Indian industrial output grew at its strongest pace this year in October, data showed on Friday, and analysts said they expected growth to gather momentum in the months ahead. Output rose 10.1 percent in October from 12 months earlier, compared with a upwardly revised rise of 8.7 percent in the year through September and rises of 7.9 percent in August and July.
"This is stupendous news and the third leg of industrial expansion is going much faster than we expected," Saumitra Chaudhari, economic adviser with domestic credit rating agency ICRA Ltd, told Reuters.

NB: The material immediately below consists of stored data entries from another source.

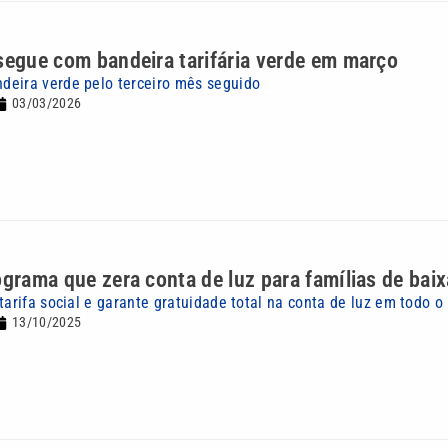
segue com bandeira tarifária verde em março
eira verde pelo terceiro mês seguido
03/03/2026
ograma que zera conta de luz para famílias de bai
tarifa social e garante gratuidade total na conta de luz em todo o
13/10/2025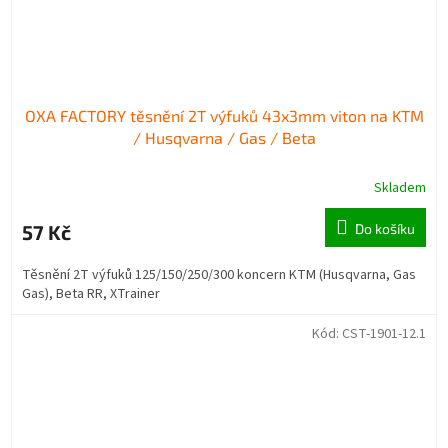
OXA FACTORY těsnění 2T výfuků 43x3mm viton na KTM
/ Husqvarna / Gas / Beta
Skladem
57 Kč
Do košíku
Těsnění 2T výfuků 125/150/250/300 koncern KTM (Husqvarna, Gas
Gas), Beta RR, XTrainer
Kód:
CST-1901-12.1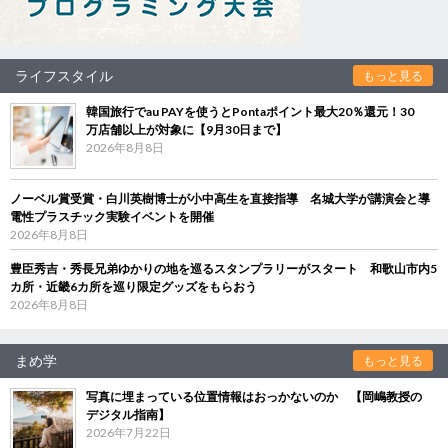
ライフスタイル
もっと見る
韓国旅行でau PAYを使うとPontaポイント最大20％還元！30
万店舗以上が対象に【9月30日まで】
2026年8月8日
ノーベル賞受賞・白川英樹博士が小中高生を直接指導 名城大学が講演会と導
電性プラスチック実験イベントを開催
2026年8月8日
豊臣秀吉・秀長兄弟ゆかりの地を巡るスタンプラリーがスタート 和歌山市内5
カ所・近畿6カ所を巡り限定グッズをもらおう
2026年8月8日
まめ学
もっと見る
写真に埋まっている位置情報はおっかないのか 【岡嶋教授の
デジタル指南】
2026年7月22日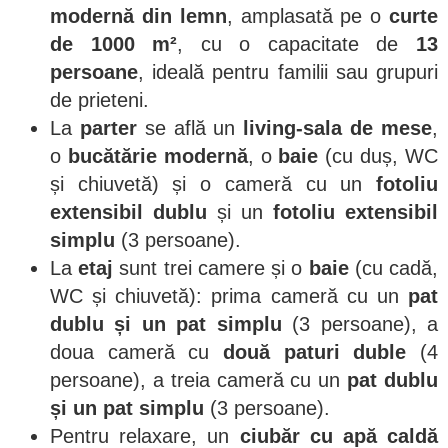
modernă din lemn
, amplasată pe o
curte
de 1000 m²
, cu o capacitate de
13
persoane
, ideală pentru familii sau grupuri
de prieteni.
La
parter
se află un
living-sala de mese
,
o
bucătărie modernă
, o
baie
(cu duș, WC
și chiuvetă) și o cameră cu un
fotoliu
extensibil dublu
și un
fotoliu extensibil
simplu
(3 persoane).
La
etaj
sunt trei camere și o
baie
(cu cadă,
WC și chiuvetă): prima cameră cu un
pat
dublu și un pat simplu
(3 persoane), a
doua cameră cu
două paturi duble
(4
persoane), a treia cameră cu un
pat dublu
și un pat simplu
(3 persoane).
Pentru relaxare, un
ciubăr cu apă caldă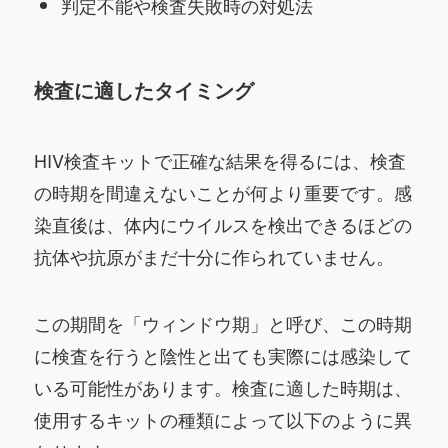
判定不能や検査失敗時の対処法
検査に適したタイミング
HIV検査キットで正確な結果を得るには、検査
の時期を間違えないことが何より重要です。感
染直後は、体内にウイルスを検出できるほどの
抗体や抗原がまだ十分に作られていません。
この期間を「ウィンドウ期」と呼び、この時期
に検査を行うと陰性と出ても実際には感染して
いる可能性があります。検査に適した時期は、
使用するキットの種類によって以下のように異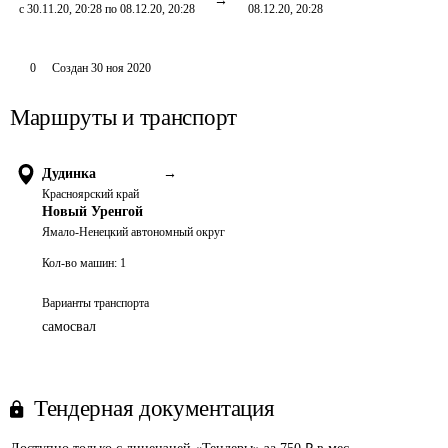
с 30.11.20, 20:28 по 08.12.20, 20:28
08.12.20, 20:28
0
Создан
30 ноя 2020
Маршруты и транспорт
Дудинка
→
Красноярский край
Новый Уренгой
Ямало-Ненецкий автономный округ
Кол-во машин:
1
Варианты транспорта
самосвал
Тендерная документация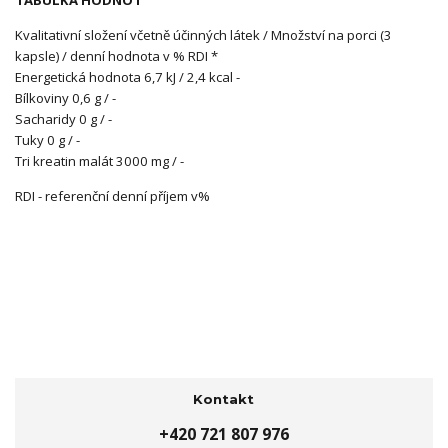
TABULKA HODNOT
Kvalitativní složení včetně účinných látek / Množství na porci (3
kapsle) / denní hodnota v % RDI *
Energetická hodnota 6,7 kJ / 2,4 kcal -
Bílkoviny 0,6 g / -
Sacharidy 0 g / -
Tuky 0 g / -
Tri kreatin malát 3000 mg / -
RDI - referenční denní příjem v%
Kontakt
+420 721 807 976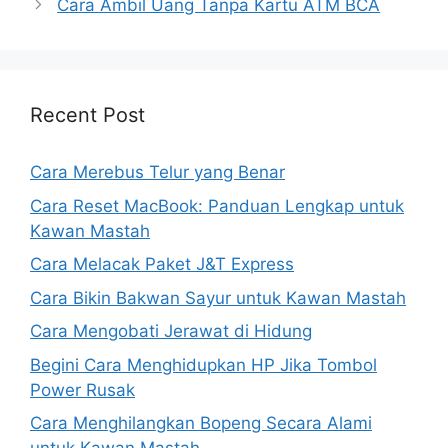
Cara Ambil Uang Tanpa Kartu ATM BCA
Recent Post
Cara Merebus Telur yang Benar
Cara Reset MacBook: Panduan Lengkap untuk
Kawan Mastah
Cara Melacak Paket J&T Express
Cara Bikin Bakwan Sayur untuk Kawan Mastah
Cara Mengobati Jerawat di Hidung
Begini Cara Menghidupkan HP Jika Tombol
Power Rusak
Cara Menghilangkan Bopeng Secara Alami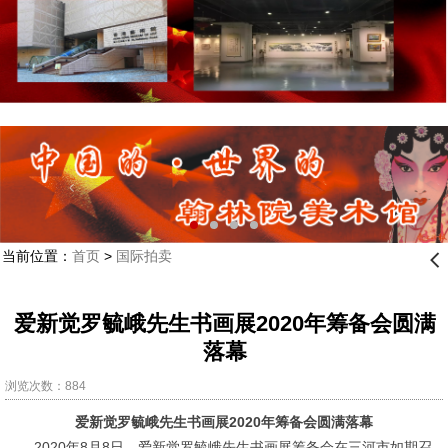
当前位置：
首页
>
国际拍卖
󰊒
爱新觉罗毓峨先生书画展2020年筹备会圆满
落幕
浏览次数：884
爱新觉罗毓峨先生书画展
2020
年筹备会圆满落幕
2020年8月8日，爱新觉罗毓峨先生书画展筹备会在三河市如期召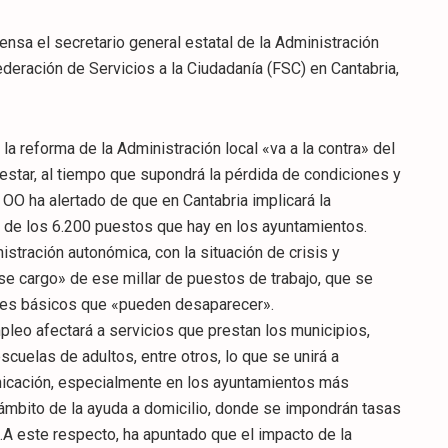
nsa el secretario general estatal de la Administración
Federación de Servicios a la Ciudadanía (FSC) en Cantabria,
 reforma de la Administración local «va a la contra» del
estar, al tiempo que supondrá la pérdida de condiciones y
OO ha alertado de que en Cantabria implicará la
 de los 6.200 puestos que hay en los ayuntamientos.
stración autonómica, con la situación de crisis y
se cargo» de ese millar de puestos de trabajo, que se
ales básicos que «pueden desaparecer».
pleo afectará a servicios que prestan los municipios,
cuelas de adultos, entre otros, lo que se unirá a
nicación, especialmente en los ayuntamientos más
mbito de la ayuda a domicilio, donde se impondrán tasas
.A este respecto, ha apuntado que el impacto de la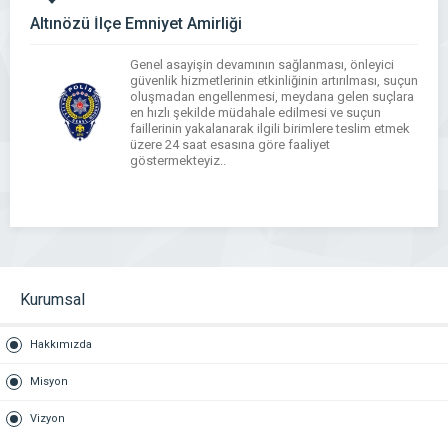
Altınözü İlçe Emniyet Amirliği
Genel asayişin devamının sağlanması, önleyici
güvenlik hizmetlerinin etkinliğinin artırılması, suçun
oluşmadan engellenmesi, meydana gelen suçlara
en hızlı şekilde müdahale edilmesi ve suçun
faillerinin yakalanarak ilgili birimlere teslim etmek
üzere 24 saat esasına göre faaliyet
göstermekteyiz..
WhatsApp
Facebook
Messenger
X
Bluesky
Tumblr
Pinterest
Email
Share
Kurumsal
Hakkımızda
Misyon
Vizyon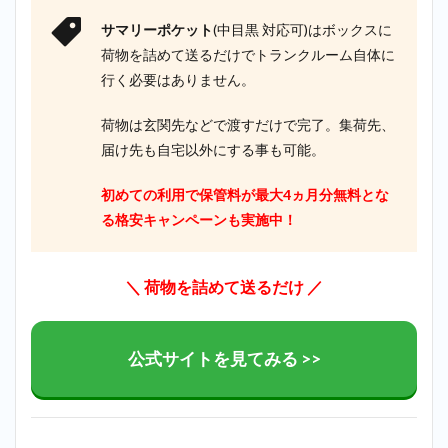
サマリーポケット
(中目黒 対応可)はボックスに
荷物を詰めて送るだけでトランクルーム自体に
行く必要はありません。
荷物は玄関先などで渡すだけで完了。集荷先、
届け先も自宅以外にする事も可能。
初めての利用で保管料が最大4ヵ月分無料とな
る格安キャンペーンも実施中！
＼ 荷物を詰めて送るだけ ／
公式サイトを見てみる >>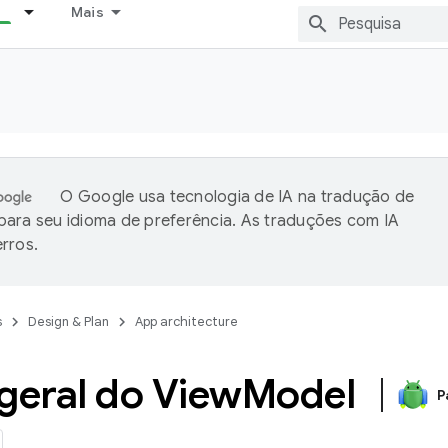
Mais
O Google usa tecnologia de IA na tradução de
ara seu idioma de preferência. As traduções com IA
rros.
s
Design & Plan
App architecture
geral do View
Model
P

Industrial output accounts for nearly a quarter of India's gross domestic product, and analysts had been expecting growth to pick up in October as factories prepared for the festive season of Diwali, which signifies the start of the Hindu new year.
Factory output, geared mostly to the domestic market of more than one billion consumers, is a key gauge of domestic demand.
India federal bonds came off the day's peaks after the industrial output data triggered some profit-taking, while the stock market remained cool to the output numbers.
ROBUST MANUFACTURING: Manufacturing output, representing more than 75 percent of industrial output, rose 11.3 percent in the year through October, picking up from 8.0 percent in the year through September, data from the Central Statistical Organisation showed.
Growth in consumer goods, which range from soaps to televisions, was 15.5 percent in October from a year earlier, accelerating from September's rise of 10.4 percent.
The capital goods sector, which mirrors industrial activity, increased 19.2 percent in the year through October, higher than September's 15.1 percent.
"This is an investment-led recovery and should continue to accelerate as we go ahead," said Prasenjit Basu, managing director of Robust Economic Analysis in Singapore.
Government data has shown robust lending by banks. Lending has risen 27 percent in the 11 months to November compared with the same period last year, the strongest growth since 1997.
Industrial output has been strengthening this year after a bumper monsoon in 2003 boosted farm output and spending. That pushed economic growth above 8 percent in the fiscal year to the end of March 2004, the strongest expansion in nearly 15 years.
But high global oil prices and this year's poor monsoon rains have prompted analysts to downgrade their expectations for India's economic growth for the fiscal year to March 31, 2005.
Most analysts clipped their growth forecasts to 5.5-6.5 percent from pre-monsoon views of 7.0-8.0 percent.